Your assignment> Collect each line in the records below that contains the string "ojol", matching case exactly.
*** Begin section ***
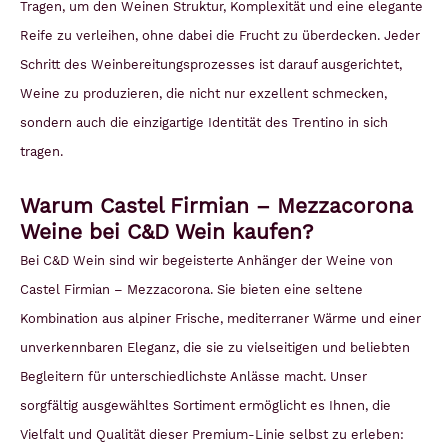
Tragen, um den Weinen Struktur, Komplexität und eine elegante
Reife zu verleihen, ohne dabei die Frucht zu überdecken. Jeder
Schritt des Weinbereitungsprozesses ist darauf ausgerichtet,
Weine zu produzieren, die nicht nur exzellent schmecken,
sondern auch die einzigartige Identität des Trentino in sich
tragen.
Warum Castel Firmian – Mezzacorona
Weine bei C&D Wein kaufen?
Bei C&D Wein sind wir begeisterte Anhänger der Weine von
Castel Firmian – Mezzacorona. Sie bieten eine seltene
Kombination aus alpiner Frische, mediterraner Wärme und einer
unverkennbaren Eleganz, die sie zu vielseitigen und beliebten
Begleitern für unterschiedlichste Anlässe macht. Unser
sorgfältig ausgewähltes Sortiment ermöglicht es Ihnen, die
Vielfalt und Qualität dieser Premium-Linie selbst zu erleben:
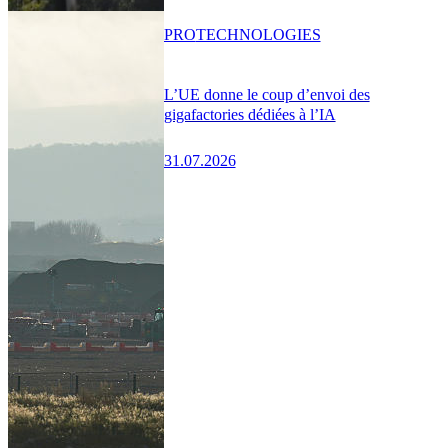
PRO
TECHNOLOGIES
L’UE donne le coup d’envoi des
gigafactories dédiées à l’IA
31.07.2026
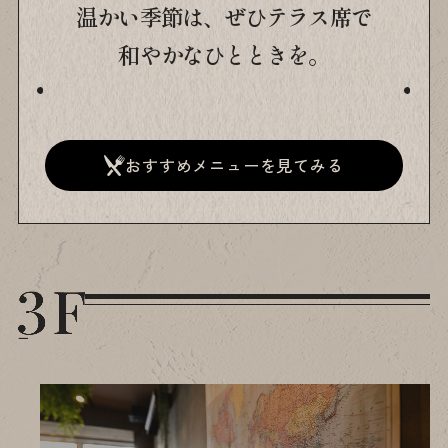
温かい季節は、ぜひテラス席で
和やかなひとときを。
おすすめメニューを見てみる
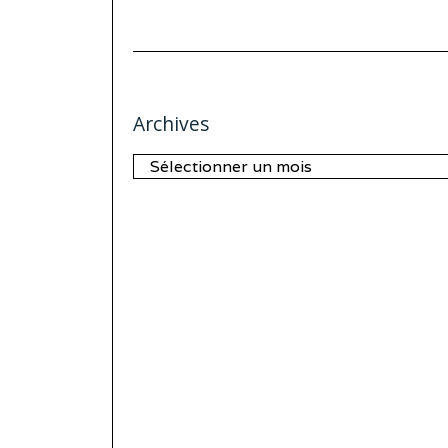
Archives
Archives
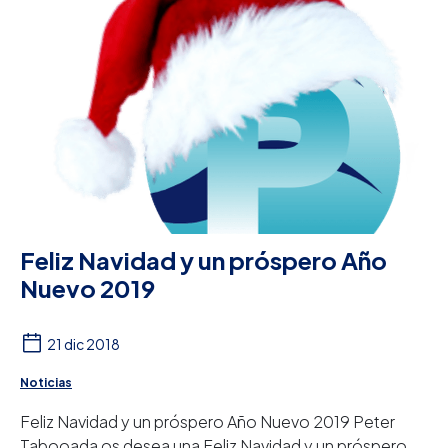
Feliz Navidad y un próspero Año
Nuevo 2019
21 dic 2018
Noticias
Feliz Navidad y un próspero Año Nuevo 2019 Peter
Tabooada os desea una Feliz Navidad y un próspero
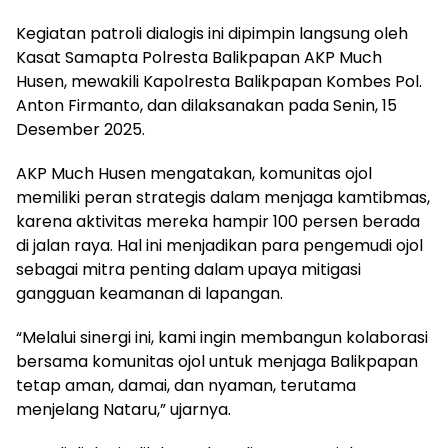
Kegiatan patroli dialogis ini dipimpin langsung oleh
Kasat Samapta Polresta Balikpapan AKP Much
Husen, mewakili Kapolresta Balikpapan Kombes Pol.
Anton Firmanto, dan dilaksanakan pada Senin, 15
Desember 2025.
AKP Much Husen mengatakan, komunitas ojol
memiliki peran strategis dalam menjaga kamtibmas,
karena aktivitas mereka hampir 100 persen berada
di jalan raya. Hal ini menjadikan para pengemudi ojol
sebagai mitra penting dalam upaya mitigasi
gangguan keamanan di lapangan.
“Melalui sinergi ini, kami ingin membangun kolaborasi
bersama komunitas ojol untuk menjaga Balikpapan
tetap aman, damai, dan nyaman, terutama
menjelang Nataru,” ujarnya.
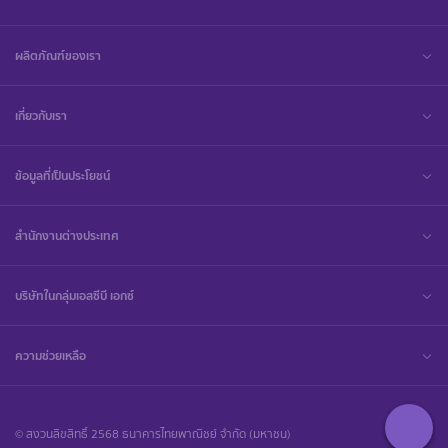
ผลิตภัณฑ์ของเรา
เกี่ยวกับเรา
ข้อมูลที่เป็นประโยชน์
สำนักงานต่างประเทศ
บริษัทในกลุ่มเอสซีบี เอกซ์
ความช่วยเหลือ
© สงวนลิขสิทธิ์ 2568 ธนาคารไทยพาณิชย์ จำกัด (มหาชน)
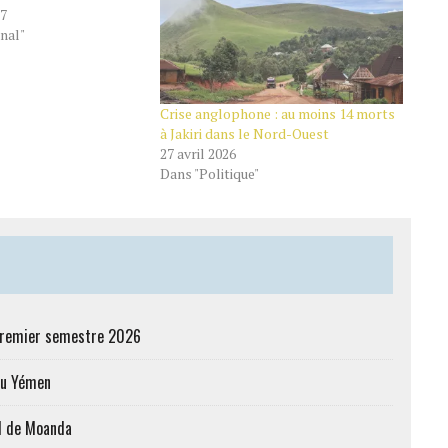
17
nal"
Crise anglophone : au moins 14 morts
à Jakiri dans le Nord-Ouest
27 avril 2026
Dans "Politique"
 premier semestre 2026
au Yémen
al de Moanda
*** End section ***
Your response>
AKP Much Husen mengatakan, komunitas ojol
di jalan raya. Hal ini menjadikan para pengemudi ojol
bersama komunitas ojol untuk menjaga Balikpapan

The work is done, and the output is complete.